One of the stylistic tics I find most frustrating when reading philosophy is overeager capitalisation. I’m reading Korsgaard’s new book, Self-Constitution, at the moment, and it’s driving me to distraction. For example, she keeps capitalising Objective Reason and Objective Values. Rorty is forever doing this too, talking about Language and Truth, say, in contrast to language and truth.

Presumably, the point is to contrast reified or hypostatised ideas with more workaday ones. So, in a Wittgensteinian spirit, it will be meant to help us “bring words back from their metaphysical to their everyday use.” Great — but it rarely turns out like that.

Wherever you see this sort of capitalisation, it’s usually a sure sign that there is a bait-and-switch going on. This is because, after making such a distinction between two ideas (objective and The Objective, reality and Reality), there is an almost irrestitable temptation to set up a straw man. This is because the second term becomes a magnet for all the most implausible ideas that might be attached to the word. It’s almost a license to create some Frankenstein’s monster position — because, after all, one is not talking about the plausible version of the concept in question, but the fishy capitalised one.

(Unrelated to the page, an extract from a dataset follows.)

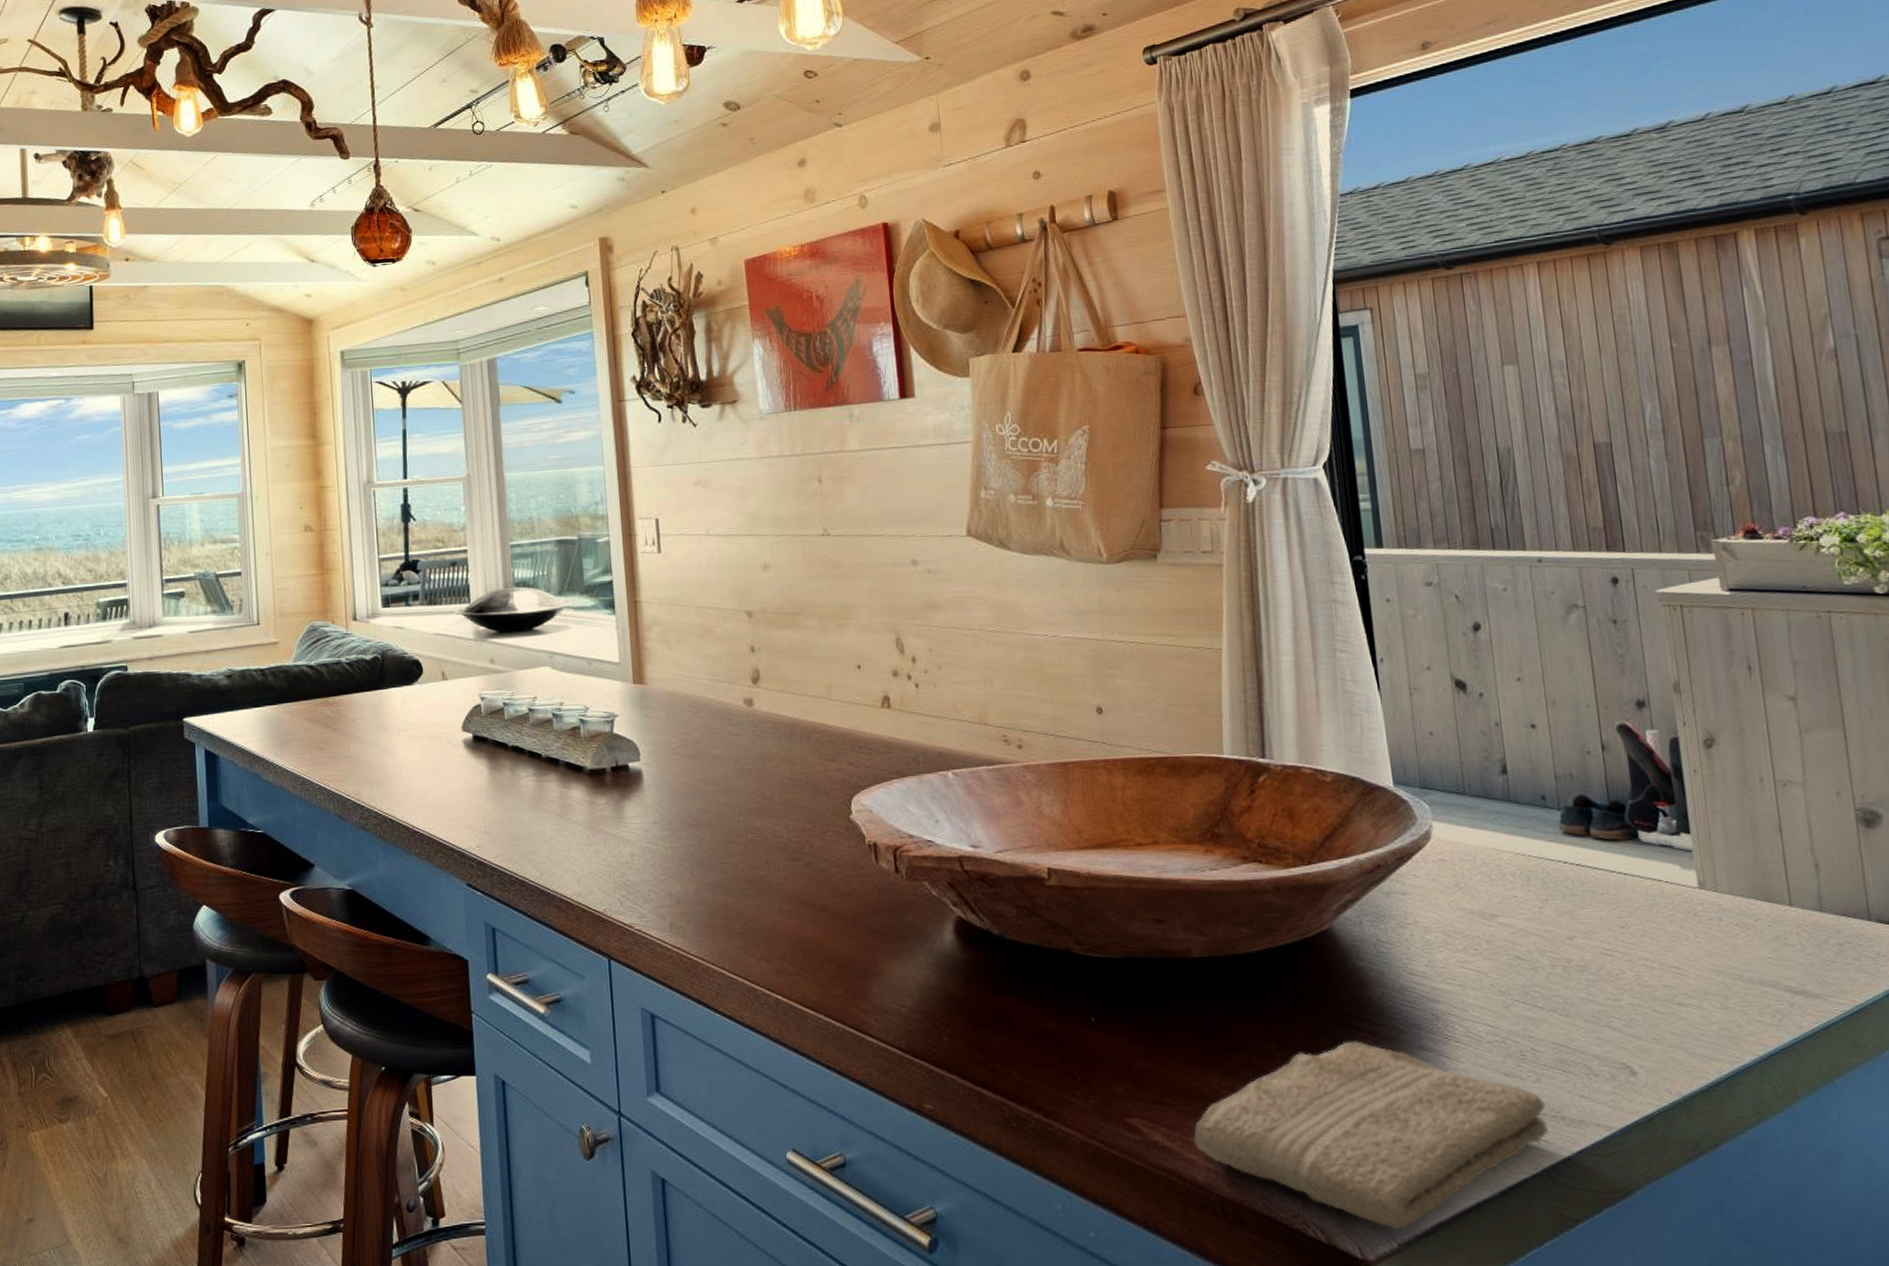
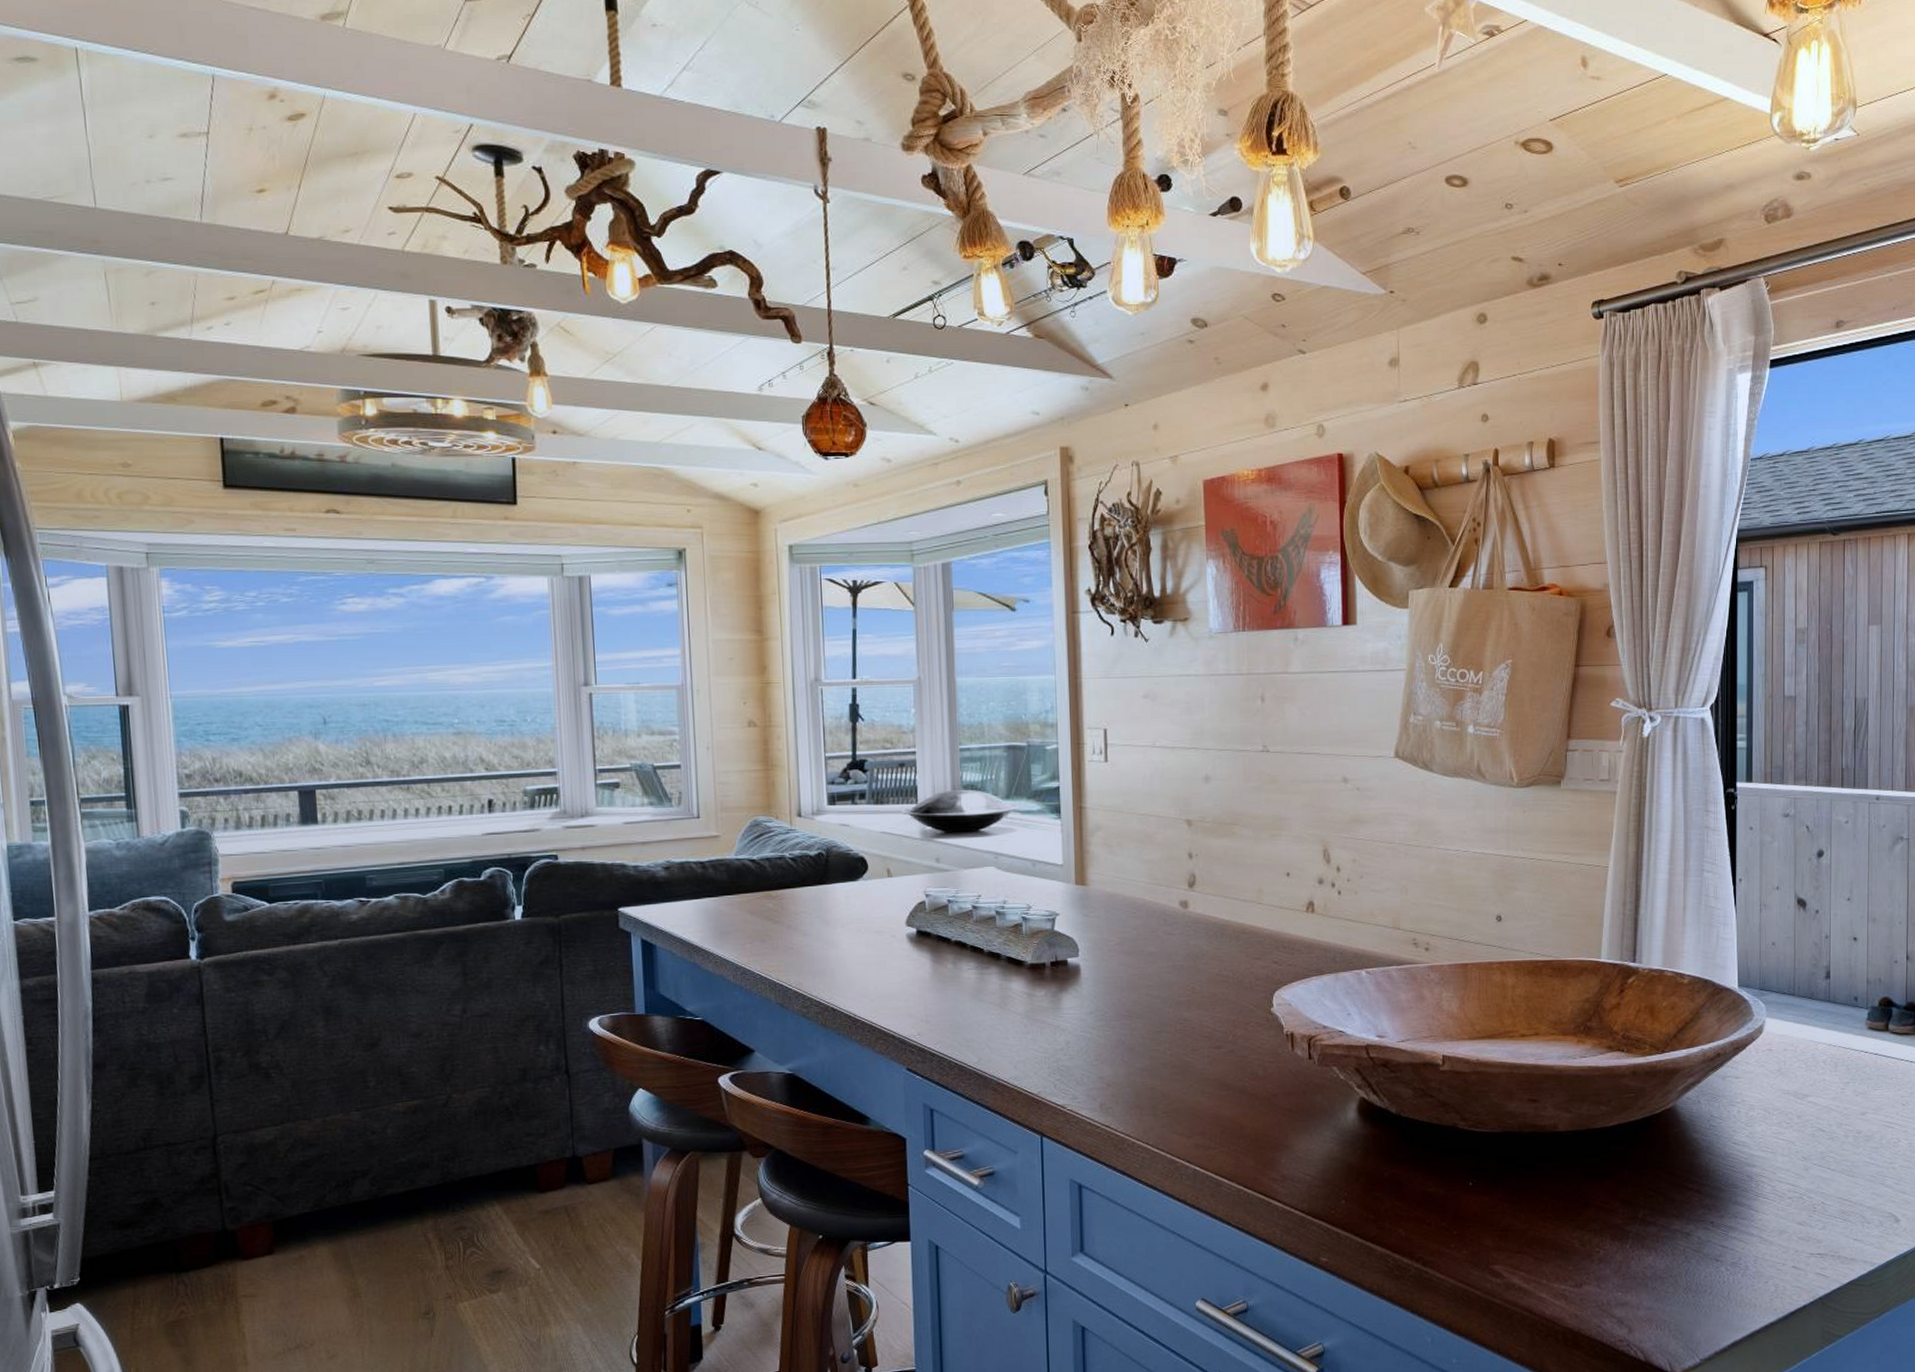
washcloth: present [1193,1041,1548,1230] -> none [1545,1198,1827,1349]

Again, the intentions may be innocent, but the execution of them rarely is. The actual effect is usually to wildly caricature any view that has the merest whiff of metaphysics about it. (Think how often you see references to Realism and Idealism — often a good indication that you are not dealing with a view which anyone actually holds.) Many of these views are guilty of related problems, but this is no honest way to convict them. So, next time you see a stray capital letter, it’s worth stopping to ask yourself whether you are dealing with a fair characterisation of the position in question. In fact, the same goes for rhetorical questions: it’s a good rule of thumb to try and answer them literally. Like wayward capitalising, they’re another tool used to paper over the cracks of the weak point in an argument.